DIRECTIVE: Print everything from the line containing "family: Anatidae" down to the last line of the items, reproducing each line character for character.

Start

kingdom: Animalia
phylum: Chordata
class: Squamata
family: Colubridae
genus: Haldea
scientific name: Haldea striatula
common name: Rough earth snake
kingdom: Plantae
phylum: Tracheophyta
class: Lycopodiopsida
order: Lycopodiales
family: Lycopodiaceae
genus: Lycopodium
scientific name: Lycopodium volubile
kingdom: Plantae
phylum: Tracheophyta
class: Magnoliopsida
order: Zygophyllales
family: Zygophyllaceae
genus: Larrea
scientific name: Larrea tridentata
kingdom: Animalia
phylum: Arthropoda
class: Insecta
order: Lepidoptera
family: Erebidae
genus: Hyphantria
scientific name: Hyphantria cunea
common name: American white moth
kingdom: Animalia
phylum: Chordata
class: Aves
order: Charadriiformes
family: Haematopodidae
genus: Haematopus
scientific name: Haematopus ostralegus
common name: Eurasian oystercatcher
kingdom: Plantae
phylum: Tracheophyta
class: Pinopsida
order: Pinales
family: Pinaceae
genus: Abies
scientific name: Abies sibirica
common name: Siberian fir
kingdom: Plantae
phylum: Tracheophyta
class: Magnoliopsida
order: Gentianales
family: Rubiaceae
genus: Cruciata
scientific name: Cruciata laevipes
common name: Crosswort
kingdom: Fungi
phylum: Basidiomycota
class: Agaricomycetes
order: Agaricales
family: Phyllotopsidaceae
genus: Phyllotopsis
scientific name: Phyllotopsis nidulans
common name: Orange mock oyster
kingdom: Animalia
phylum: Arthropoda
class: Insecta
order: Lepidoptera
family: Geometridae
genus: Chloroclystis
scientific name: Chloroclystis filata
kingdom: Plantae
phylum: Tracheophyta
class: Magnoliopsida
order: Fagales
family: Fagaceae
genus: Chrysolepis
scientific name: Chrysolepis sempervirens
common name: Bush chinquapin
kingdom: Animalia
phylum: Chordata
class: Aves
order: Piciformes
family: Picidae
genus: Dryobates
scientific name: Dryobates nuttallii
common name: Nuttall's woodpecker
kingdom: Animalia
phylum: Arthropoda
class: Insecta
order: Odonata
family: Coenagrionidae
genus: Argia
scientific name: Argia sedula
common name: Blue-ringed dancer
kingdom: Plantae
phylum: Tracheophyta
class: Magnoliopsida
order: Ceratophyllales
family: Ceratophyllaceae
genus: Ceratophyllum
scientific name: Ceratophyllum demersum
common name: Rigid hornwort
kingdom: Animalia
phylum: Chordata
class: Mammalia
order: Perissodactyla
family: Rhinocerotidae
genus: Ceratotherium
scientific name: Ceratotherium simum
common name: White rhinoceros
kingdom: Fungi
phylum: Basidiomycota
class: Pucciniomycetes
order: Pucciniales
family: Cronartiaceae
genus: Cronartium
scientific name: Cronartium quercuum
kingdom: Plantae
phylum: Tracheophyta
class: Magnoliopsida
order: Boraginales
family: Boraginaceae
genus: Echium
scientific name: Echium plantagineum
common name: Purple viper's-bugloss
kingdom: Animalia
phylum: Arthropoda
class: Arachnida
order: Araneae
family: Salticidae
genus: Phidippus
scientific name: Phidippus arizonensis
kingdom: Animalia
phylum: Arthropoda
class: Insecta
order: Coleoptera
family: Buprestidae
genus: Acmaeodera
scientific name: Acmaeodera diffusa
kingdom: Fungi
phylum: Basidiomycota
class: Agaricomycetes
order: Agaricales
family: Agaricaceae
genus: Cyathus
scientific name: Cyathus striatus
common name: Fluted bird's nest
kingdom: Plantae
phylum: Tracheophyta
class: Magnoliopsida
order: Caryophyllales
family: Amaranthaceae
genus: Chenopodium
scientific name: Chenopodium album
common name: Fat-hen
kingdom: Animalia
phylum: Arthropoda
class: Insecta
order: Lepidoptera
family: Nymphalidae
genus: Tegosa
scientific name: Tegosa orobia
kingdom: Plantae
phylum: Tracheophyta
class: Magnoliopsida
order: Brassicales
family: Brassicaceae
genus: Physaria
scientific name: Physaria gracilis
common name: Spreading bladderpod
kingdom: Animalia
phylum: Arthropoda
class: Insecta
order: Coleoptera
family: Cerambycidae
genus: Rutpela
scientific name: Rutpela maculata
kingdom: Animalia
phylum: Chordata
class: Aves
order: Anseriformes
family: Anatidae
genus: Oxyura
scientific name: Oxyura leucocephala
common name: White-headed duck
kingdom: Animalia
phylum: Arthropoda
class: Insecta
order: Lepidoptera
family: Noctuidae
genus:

End

ANSWER TO THIS TASK:
family: Anatidae
genus: Oxyura
scientific name: Oxyura leucocephala
common name: White-headed duck
kingdom: Animalia
phylum: Arthropoda
class: Insecta
order: Lepidoptera
family: Noctuidae
genus:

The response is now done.